Extracted records:
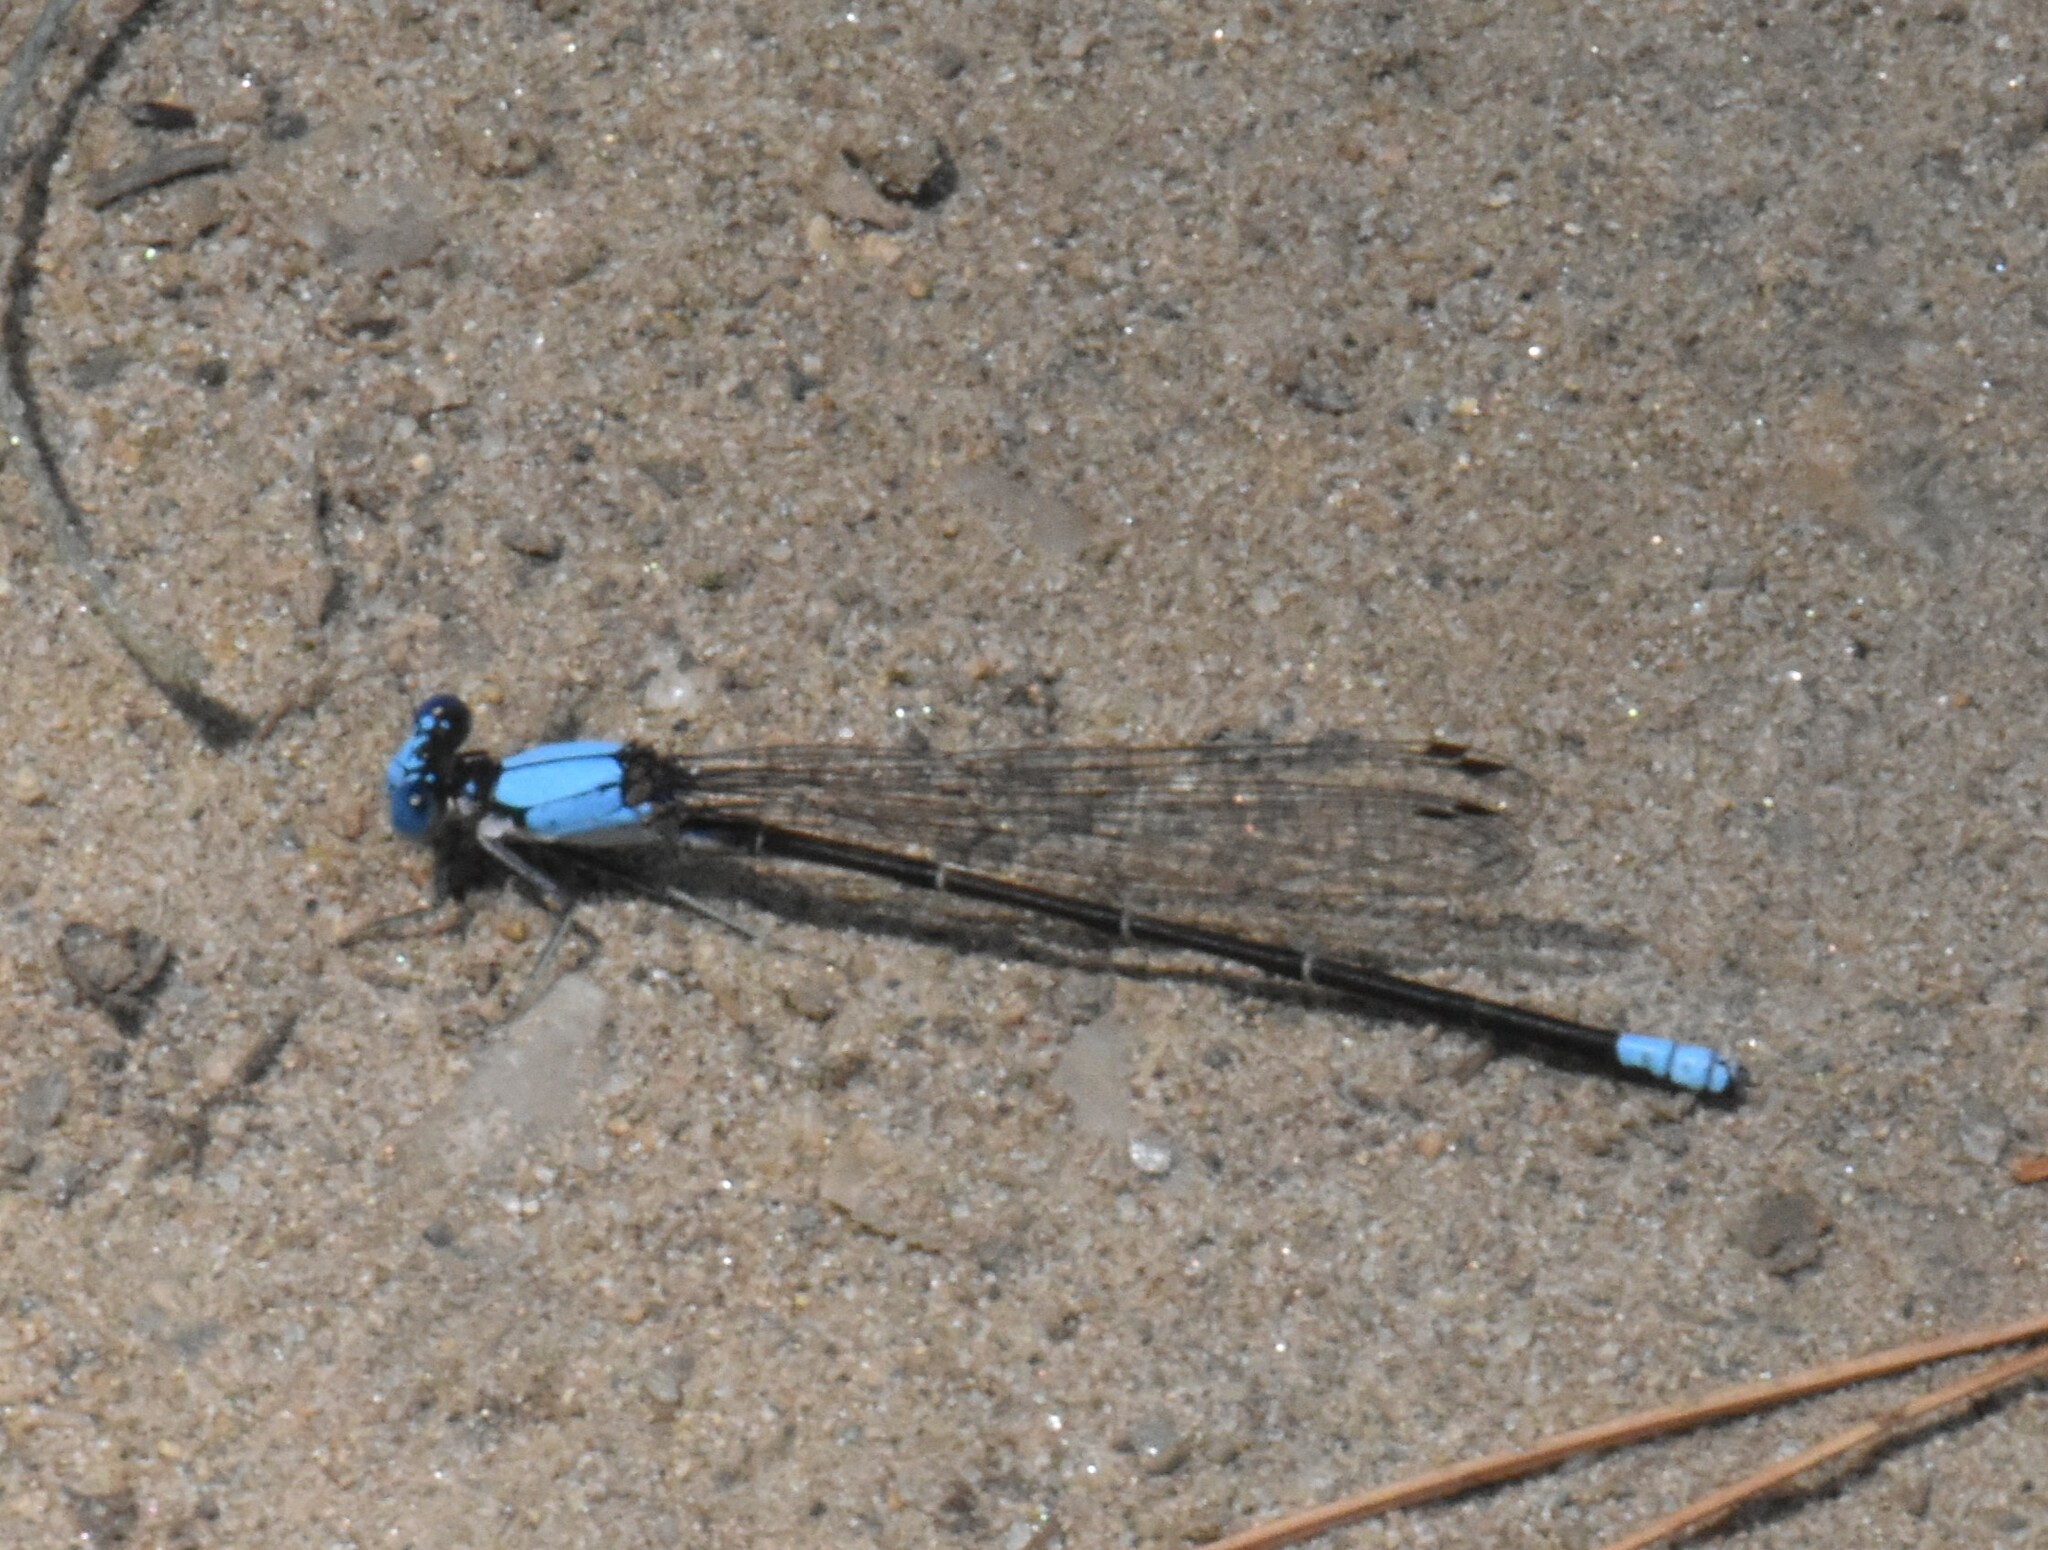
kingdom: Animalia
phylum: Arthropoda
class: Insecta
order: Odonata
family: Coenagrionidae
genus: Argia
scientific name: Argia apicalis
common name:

Aim of the exercise: Can you repeat every line of the data above verbatim, leaving the pictures out?

Result of this task:
kingdom: Animalia
phylum: Arthropoda
class: Insecta
order: Odonata
family: Coenagrionidae
genus: Argia
scientific name: Argia apicalis
common name:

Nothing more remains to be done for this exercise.